The FDIC refinancing bad IndyMac mortgages

House floating on blue water

The Federal Deposit Insurance Corp., which seized control of the insolvent California bank IndyMac in July, plans to modify the adjustable-rate loans of at least 25,000 homeowners, including many who are behind on payments.

This is the most aggressive foreclosure prevention program we've seen and the FDIC's effort has prompted other banks to do more for struggling homeowners.

The FDIC is offering currently delinquent IndyMac borrowers new, fixed-rate mortgages. Loans will be capped at a 6.5% interest rate, which is the current market rate.

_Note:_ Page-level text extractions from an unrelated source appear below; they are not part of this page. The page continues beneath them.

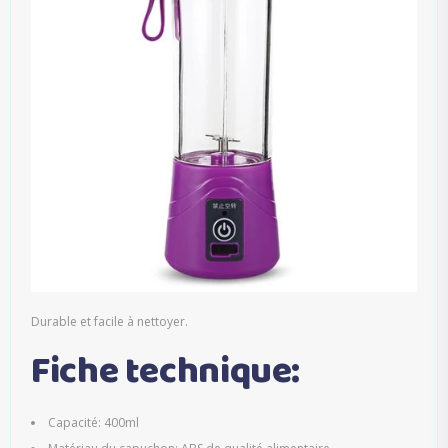
Durable et facile à nettoyer.
Fiche technique:
Capacité: 400ml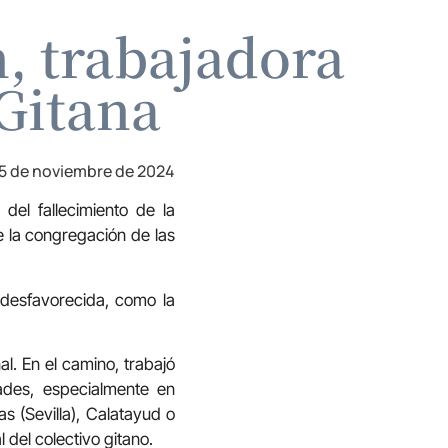
, trabajadora
 Gitana
5 de noviembre de 2024
el fallecimiento de la
 la congregación de las
 desfavorecida, como la
al. En el camino, trabajó
ades, especialmente en
s (Sevilla), Calatayud o
 del colectivo gitano.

If the 6.5% isn't affordable, the rate could go down to as low as 3% for some homeowners, and the mortgage length could be stretched to up to 40 years. However, the rate would rise over time to 6.5%. Loan modification fees would be waived, along with any unpaid late charges.

The refinancing plan targets borrowers with little or no equity in their homes and the most costly types of ARMs -- those whose payments have risen so far, so fast that their owners can't keep up.

Unfortunately, IndyMac made lots of bad loans like that, which is what caused it to fail.

To be eligible, homeowners must be able to document their financial difficulty and use the home as their primary residence.

The FDIC is contacting IndyMac customers who might qualify for help and hoping to have all the modifications wrapped up by mid-October.